### STORED DATA
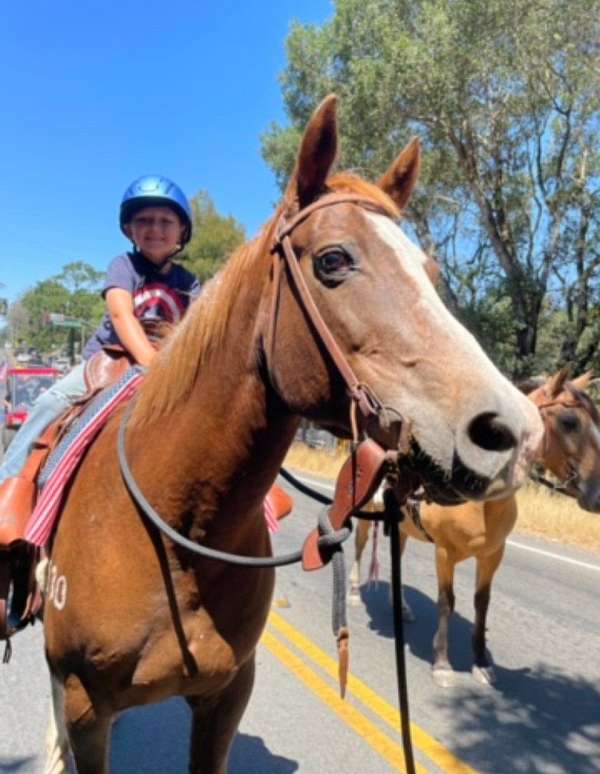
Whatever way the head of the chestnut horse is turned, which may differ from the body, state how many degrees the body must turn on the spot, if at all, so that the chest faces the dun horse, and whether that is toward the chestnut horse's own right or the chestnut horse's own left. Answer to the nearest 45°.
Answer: approximately 90° to the chestnut horse's own left

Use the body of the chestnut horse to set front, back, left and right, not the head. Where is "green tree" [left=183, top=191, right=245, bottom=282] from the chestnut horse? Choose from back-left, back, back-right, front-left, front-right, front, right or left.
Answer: back-left

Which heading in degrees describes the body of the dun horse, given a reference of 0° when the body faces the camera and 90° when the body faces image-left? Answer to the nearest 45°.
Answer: approximately 315°

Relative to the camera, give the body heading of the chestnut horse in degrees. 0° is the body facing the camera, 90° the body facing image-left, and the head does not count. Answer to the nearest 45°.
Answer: approximately 315°

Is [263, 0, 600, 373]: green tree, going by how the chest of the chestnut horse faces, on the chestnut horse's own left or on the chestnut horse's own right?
on the chestnut horse's own left

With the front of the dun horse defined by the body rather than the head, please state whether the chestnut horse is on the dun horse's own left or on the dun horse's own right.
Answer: on the dun horse's own right

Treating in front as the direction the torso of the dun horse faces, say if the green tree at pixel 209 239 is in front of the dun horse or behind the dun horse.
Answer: behind

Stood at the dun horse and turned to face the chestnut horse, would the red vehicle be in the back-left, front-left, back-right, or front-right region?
back-right
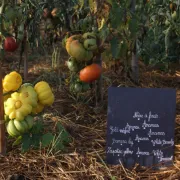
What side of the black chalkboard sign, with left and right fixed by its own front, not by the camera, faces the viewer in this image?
front

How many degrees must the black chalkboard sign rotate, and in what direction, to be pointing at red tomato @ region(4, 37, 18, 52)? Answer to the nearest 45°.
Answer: approximately 135° to its right

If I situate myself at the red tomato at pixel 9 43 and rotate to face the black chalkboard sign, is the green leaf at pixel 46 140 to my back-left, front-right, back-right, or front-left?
front-right

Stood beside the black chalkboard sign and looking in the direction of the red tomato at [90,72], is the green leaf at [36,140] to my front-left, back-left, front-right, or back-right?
front-left
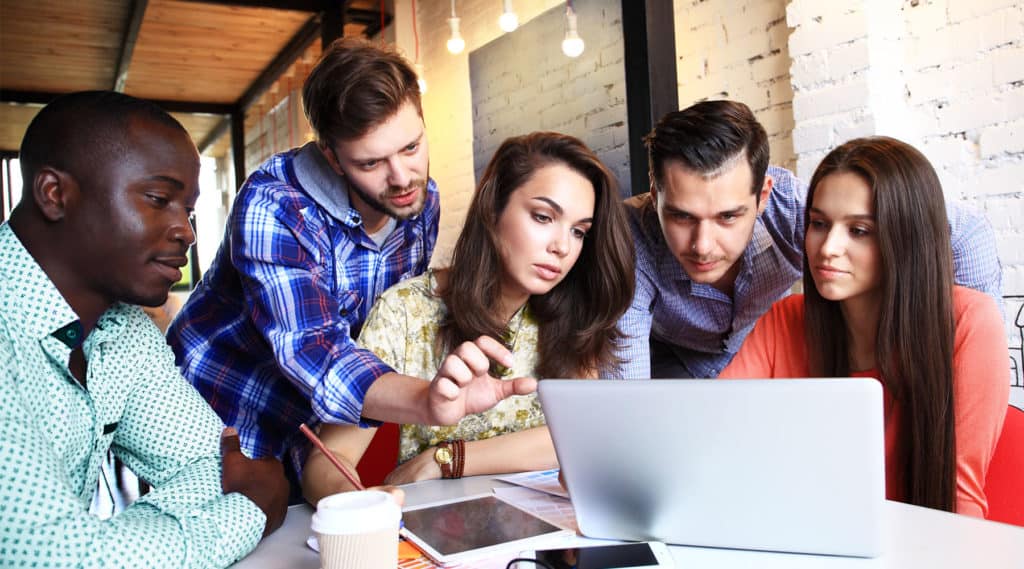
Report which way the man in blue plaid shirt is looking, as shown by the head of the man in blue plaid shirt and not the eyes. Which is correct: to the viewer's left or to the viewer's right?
to the viewer's right

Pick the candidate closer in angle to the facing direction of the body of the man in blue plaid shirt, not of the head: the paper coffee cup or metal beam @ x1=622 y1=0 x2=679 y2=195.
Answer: the paper coffee cup

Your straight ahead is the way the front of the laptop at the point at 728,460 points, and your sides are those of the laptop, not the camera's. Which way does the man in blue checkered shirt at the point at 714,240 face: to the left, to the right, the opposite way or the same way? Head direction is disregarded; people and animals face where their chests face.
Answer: the opposite way

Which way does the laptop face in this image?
away from the camera

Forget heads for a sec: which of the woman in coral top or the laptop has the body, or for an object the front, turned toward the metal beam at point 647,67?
the laptop

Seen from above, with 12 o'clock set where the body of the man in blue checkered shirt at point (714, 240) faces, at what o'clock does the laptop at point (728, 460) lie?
The laptop is roughly at 12 o'clock from the man in blue checkered shirt.

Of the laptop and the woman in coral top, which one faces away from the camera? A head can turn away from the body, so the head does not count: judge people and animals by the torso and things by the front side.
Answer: the laptop

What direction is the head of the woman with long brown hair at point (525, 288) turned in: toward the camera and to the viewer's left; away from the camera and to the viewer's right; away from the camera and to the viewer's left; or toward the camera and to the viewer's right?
toward the camera and to the viewer's right

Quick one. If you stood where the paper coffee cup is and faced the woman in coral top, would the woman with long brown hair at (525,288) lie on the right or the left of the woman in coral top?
left

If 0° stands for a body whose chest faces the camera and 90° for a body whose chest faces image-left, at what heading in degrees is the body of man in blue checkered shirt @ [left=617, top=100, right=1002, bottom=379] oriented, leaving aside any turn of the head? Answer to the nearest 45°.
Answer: approximately 0°
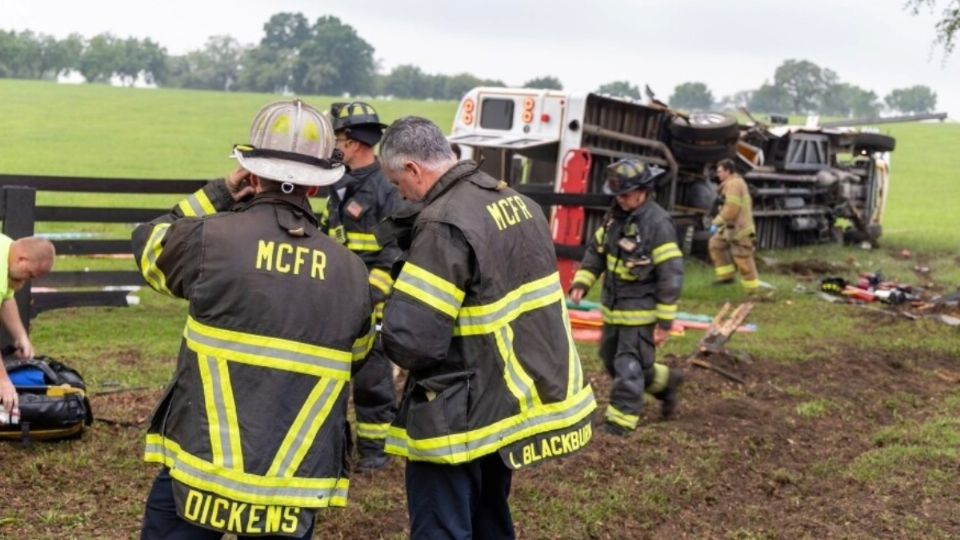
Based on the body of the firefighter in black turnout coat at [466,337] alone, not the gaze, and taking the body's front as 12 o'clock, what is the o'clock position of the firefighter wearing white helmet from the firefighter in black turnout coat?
The firefighter wearing white helmet is roughly at 9 o'clock from the firefighter in black turnout coat.

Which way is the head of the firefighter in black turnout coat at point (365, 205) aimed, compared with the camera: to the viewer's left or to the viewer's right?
to the viewer's left

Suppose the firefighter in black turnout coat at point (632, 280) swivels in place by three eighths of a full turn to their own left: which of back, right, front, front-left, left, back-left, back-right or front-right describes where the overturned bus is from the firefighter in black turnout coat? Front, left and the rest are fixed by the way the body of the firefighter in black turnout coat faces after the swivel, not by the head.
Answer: left

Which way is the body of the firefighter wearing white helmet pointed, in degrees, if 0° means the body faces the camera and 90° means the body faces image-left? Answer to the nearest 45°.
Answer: approximately 180°

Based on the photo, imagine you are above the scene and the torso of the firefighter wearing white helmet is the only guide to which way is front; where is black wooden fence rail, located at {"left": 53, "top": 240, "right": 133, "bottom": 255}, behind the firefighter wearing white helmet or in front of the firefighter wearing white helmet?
in front

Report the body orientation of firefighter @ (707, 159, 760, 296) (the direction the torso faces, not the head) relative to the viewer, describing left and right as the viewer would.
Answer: facing to the left of the viewer

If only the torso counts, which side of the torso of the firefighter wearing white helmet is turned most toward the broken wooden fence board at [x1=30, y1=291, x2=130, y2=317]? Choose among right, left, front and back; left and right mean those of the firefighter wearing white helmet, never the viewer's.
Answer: front

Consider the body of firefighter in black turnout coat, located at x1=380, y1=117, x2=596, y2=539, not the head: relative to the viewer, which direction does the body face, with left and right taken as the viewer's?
facing away from the viewer and to the left of the viewer

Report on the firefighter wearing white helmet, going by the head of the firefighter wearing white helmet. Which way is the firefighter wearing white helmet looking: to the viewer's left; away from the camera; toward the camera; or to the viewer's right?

### WHAT TO WORK ON
In the data, starting with the line that contains "Of the laptop and" and going on through the line that contains "Answer: the laptop", replace "coral top" with "green top" and give those lines again with nothing else changed.

### EXERCISE ANSWER
Of the laptop and the woman in green top, which one faces away from the camera? A head can turn away from the body, so the head does not count: judge people and animals by the torso and things by the front side.
Answer: the laptop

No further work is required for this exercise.